The Danish Girl

DRAMA; M, 2hr

STARRING: Eddie Redmayne, Alicia Vikander


Redmayne as transgender pioneer Lili Elbe

In 1926 Copenhagen, Einar and Gerda Wegener (Redmayne and Vikander) are a loving couple committed to each other and to their art — he is a landscaper, she paints portraits. Still, there's a core of femininity in Einar that even his vital wife can't assuage. What begins as a mildly outrageous game of dress-up played by the two of them develops for Einar into his very being.
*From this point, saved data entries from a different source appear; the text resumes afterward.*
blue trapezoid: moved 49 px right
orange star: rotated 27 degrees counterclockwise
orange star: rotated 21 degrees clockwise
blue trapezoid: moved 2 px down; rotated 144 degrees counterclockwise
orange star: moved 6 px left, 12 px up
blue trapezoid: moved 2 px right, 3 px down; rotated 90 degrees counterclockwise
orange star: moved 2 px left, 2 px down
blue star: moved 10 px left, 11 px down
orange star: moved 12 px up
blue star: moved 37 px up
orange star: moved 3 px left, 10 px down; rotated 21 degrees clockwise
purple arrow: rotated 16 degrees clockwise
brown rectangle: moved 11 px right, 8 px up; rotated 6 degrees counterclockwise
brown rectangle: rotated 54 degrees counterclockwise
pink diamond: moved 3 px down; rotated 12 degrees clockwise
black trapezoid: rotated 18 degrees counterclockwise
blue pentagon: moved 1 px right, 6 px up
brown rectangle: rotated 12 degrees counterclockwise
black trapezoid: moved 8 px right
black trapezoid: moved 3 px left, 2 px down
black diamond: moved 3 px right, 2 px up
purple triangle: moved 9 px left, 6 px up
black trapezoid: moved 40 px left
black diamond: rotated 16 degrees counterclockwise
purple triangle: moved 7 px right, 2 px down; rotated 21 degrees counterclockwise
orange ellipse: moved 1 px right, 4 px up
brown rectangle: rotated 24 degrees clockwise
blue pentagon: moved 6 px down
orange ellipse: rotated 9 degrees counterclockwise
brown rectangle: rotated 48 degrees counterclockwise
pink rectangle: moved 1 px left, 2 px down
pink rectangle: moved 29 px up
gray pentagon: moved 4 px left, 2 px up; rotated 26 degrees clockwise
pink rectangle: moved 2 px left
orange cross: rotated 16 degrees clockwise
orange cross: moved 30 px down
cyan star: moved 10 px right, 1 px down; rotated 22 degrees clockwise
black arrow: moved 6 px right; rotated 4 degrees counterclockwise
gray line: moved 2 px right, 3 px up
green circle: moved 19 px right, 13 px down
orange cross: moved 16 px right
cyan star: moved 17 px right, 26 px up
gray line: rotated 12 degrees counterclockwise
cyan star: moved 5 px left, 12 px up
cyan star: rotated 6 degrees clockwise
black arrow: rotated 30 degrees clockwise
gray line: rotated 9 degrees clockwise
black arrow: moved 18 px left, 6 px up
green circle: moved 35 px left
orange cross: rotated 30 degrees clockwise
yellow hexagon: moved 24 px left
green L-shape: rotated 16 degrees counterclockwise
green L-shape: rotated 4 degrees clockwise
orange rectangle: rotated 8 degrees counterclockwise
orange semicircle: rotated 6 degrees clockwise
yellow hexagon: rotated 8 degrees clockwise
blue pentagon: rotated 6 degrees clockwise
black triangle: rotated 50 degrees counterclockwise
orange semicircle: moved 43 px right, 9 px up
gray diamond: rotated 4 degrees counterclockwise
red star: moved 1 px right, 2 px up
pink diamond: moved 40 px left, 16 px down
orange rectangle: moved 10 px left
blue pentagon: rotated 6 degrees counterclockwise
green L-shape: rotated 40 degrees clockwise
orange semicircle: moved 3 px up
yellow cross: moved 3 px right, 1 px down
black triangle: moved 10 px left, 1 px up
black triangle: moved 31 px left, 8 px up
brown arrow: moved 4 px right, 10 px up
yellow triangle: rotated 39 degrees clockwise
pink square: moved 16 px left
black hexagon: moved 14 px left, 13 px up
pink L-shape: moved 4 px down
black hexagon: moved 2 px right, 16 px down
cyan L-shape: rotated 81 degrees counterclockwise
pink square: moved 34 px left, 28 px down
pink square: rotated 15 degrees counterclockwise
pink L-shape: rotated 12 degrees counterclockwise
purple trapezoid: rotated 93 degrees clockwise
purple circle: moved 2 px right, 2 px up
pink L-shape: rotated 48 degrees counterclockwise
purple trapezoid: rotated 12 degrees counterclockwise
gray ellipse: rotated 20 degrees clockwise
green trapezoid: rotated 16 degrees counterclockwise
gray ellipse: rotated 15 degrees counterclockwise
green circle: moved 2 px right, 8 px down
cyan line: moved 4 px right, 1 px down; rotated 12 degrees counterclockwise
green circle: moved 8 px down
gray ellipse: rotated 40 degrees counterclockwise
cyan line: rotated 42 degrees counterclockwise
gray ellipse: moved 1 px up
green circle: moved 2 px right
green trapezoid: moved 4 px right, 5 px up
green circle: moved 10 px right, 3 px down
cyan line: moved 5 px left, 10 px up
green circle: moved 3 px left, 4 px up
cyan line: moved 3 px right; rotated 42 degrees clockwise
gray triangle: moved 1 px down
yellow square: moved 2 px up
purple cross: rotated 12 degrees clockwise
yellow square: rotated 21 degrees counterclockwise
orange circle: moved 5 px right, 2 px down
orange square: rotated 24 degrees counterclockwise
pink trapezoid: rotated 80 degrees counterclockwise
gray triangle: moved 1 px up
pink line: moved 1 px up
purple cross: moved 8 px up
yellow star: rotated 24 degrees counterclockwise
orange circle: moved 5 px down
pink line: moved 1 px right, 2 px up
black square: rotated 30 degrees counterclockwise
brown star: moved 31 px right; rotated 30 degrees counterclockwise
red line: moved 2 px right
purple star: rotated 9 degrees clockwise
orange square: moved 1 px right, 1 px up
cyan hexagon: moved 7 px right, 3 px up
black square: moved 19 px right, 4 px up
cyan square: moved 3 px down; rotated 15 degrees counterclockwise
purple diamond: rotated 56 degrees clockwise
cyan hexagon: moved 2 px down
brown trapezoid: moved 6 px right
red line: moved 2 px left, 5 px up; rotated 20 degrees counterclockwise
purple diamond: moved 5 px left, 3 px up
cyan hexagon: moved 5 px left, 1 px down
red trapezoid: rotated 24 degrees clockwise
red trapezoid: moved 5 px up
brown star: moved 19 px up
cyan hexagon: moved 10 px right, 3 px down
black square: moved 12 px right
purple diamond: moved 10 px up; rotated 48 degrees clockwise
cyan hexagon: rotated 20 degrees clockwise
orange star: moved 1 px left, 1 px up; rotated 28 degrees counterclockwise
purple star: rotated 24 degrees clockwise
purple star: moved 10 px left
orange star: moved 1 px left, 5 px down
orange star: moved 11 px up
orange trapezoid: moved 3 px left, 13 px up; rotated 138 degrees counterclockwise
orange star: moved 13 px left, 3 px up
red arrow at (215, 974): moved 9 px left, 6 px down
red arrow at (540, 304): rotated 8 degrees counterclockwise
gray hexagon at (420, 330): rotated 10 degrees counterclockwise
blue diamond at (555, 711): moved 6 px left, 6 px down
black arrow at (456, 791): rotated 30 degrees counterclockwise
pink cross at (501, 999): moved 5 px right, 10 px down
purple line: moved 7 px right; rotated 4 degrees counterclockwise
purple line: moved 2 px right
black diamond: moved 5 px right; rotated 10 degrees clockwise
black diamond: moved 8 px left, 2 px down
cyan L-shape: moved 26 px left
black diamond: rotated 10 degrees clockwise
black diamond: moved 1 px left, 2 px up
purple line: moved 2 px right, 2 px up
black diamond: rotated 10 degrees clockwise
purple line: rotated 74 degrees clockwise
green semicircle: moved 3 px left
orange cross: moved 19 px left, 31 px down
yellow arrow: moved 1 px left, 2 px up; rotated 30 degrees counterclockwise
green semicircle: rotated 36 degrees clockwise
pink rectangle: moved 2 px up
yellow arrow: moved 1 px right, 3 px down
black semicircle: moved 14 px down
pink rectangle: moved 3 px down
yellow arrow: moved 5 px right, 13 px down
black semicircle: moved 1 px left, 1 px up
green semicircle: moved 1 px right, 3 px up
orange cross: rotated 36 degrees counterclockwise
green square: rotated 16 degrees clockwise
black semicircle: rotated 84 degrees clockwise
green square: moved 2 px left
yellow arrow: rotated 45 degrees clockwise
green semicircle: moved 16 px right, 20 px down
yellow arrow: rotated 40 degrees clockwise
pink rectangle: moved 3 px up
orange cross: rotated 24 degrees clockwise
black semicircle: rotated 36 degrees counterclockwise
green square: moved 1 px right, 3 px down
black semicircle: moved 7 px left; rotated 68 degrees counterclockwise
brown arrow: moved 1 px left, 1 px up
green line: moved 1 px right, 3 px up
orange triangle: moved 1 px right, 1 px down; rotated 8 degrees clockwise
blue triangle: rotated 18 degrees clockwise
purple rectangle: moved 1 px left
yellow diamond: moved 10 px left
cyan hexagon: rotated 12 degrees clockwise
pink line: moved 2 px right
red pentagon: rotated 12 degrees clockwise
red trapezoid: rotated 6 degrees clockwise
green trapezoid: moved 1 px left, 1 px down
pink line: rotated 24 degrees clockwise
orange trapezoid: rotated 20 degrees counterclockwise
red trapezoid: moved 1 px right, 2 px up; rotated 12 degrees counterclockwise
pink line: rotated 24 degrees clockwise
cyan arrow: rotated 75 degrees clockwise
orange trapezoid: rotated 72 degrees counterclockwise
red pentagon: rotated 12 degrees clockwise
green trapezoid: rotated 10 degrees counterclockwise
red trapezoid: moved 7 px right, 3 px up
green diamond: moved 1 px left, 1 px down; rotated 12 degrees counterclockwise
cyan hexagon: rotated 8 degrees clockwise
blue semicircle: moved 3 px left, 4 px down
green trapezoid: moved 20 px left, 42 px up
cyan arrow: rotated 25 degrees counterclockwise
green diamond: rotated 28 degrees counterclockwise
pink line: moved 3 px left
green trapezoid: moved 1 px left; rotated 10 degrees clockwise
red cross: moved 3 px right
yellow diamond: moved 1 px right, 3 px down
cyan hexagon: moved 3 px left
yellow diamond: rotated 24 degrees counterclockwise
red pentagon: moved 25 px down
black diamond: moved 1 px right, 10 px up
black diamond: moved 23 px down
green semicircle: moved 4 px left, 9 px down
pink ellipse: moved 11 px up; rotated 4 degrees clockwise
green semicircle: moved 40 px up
Frocked, lipsticked and bewigged as Lili Elbe, the young husband is beginning to live his truth — a transition that will be an almighty cross to bear, both for him and the bereft Gerda.

 

Slimly pretty Redmayne makes an alluring female, which is just as well: Lili's shy plausibility is fundamental to director Tom Hooper's visually elegant if somewhat ploddy drama, partly based on the Wegeners' actual story. Derided as insane by the medical fraternity, Einar gives everything to Lili's excruciating birth. His anguish is acute, yet the unwitting trailblazer's escalating single-mindedness doesn't necessarily make Einar — or Lili — completely sympathetic. That gong goes to the demonstrative Vikander as she drives Gerda's own transition from sensual wife to steadfast ally. But there's no downplaying the man's allegiance to the woman within.